Fed up (but still, forever in love) as her husband cocoons himself in his lab, worrywart Ursula starts a thriving candy animal business to keep the family solvent. Susana Morales is a force of nature as the take-charge younger Ursula; Marleyda Soto is as grounded as Earth itself as the older matriarch, who becomes the moral leader of an increasingly besieged Macondo while her own family wallows in indiscretions, disappointments and other bad choices, likely congenital conditions more troublesome than pig tails.
Beside middle child Aureliano, second generation Buendias are played at various ages by a skilled group of young actors and, as adults: Edgar Vittorino as eldest son Jose Arcadio Jr., who ran off with the gypsies and returns decades later as a tattooed, muscular epitome of machismo: and Loren Sofia Paz as the youngest sibling, Amaranta, a proper lady with some very inappropriate impulses.
Standouts among dozens of other memorable characters include Vina Machado’s Pilar Ternera, a fortune-telling prostitute who has bastards with both shyly twisted Aureliano and his well-endowed brother.
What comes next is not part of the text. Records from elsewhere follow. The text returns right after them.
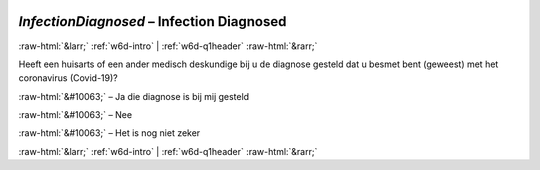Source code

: .. _w6d-InfectionDiagnosed: 

 
 .. role:: raw-html(raw) 
        :format: html 
 
`InfectionDiagnosed` – Infection Diagnosed
=============================================================== 


:raw-html:`&larr;` :ref:`w6d-intro` | :ref:`w6d-q1header` :raw-html:`&rarr;` 
 

Heeft een huisarts of een ander medisch deskundige bij u de diagnose gesteld dat u besmet bent (geweest) met het coronavirus (Covid-19)?

:raw-html:`&#10063;` – Ja die diagnose is bij mij gesteld

:raw-html:`&#10063;` – Nee

:raw-html:`&#10063;` – Het is nog niet zeker

.. image:: ../_screenshots/w6-InfectionDiagnosed.png 


:raw-html:`&larr;` :ref:`w6d-intro` | :ref:`w6d-q1header` :raw-html:`&rarr;`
One of those children, Arcadio, raised in the Buendia house never knowing his true parentage, finds his real mom hot as an adult, when he’s played brilliantly by Janer Villarreal as a toxic cocktail of resentment and power-drunk incompetence.
Then there’s Rebeca, a cousin of Ursula’s who arrives at the Buendia manor a feral child accompanied by a sack with parents’ bones. She grows into an immensely passionate young woman (Akima) who, when her ardor is thwarted as it often is, reverts to her childhood habit of eating dirt. Maybe that’s why her masturbatory orgasms trigger earthquakes.
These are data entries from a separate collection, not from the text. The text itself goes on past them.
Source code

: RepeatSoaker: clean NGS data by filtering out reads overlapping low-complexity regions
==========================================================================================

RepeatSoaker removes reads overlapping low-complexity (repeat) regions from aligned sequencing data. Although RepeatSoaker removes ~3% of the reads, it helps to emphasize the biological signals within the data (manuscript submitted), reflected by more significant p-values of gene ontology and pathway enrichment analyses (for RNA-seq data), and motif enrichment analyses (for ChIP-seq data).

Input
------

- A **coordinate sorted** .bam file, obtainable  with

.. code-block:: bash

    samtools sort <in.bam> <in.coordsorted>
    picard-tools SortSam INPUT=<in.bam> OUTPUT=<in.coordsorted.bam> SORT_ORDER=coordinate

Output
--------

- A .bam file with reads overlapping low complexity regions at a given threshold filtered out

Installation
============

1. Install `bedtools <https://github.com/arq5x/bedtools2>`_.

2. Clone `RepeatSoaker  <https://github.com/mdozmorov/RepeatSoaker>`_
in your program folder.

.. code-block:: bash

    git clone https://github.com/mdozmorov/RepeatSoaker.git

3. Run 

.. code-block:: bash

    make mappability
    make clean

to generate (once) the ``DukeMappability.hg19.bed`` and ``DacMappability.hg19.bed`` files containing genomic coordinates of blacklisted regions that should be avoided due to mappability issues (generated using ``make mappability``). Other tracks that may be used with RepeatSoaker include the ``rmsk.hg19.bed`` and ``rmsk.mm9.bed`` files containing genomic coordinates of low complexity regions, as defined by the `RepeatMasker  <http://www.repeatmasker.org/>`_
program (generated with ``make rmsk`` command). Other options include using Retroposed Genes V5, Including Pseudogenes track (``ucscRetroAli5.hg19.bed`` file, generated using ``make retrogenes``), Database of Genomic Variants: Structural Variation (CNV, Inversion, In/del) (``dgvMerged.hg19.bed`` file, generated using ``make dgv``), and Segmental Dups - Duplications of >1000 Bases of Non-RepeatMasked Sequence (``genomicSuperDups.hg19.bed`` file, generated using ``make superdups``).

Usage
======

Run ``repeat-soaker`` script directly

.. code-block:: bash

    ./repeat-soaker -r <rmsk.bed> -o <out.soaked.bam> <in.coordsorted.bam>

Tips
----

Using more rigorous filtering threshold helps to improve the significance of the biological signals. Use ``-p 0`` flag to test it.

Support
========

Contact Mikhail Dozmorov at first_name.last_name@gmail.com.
Indeed, there’s more romantic craziness here than you’ll see in a month on Telemundo. But if you can find another soap opera that keenly examines both conservative and leftist oppression, economics that have barely evolved beyond feudalism and the often tragic clash between idealism and pragmatism, get that gem on physical media before it disappears.
“One Hundred Years of Solitude” also stages excellent military sequences, premonition-haunted dreams and astonishing surreal tableau, such as when the entire populace of Macondo accomplishes great civic improvements, loses its collective memory and finally crashes out together after a bout of infectious insomnia.
Expect much praise of how the series visualizes magical realism with its casual inclusion of levitating priests, empty chairs rocking and snaking rivulets of annunciating blood. But Luis Bunuel was pulling off that kind of thing onscreen before “One Hundred Years of Solitude” was published. BTW, there’s also a new adaptation of “Pedro Paramo,” Juan Rulfo’s 1955 MR novel that predated “Solitude” by a dozen years, up on Netflix; it’s not just “Narcos,” this place.
The true magic here lies in how close the adapters come to immersing us in the physical, psychological and topnotch aesthetic reality that Garcia Marquez indelibly imagined.
“One Hundred Years of Solitude” premieres Wednesday, Dec. 11, on Netflix.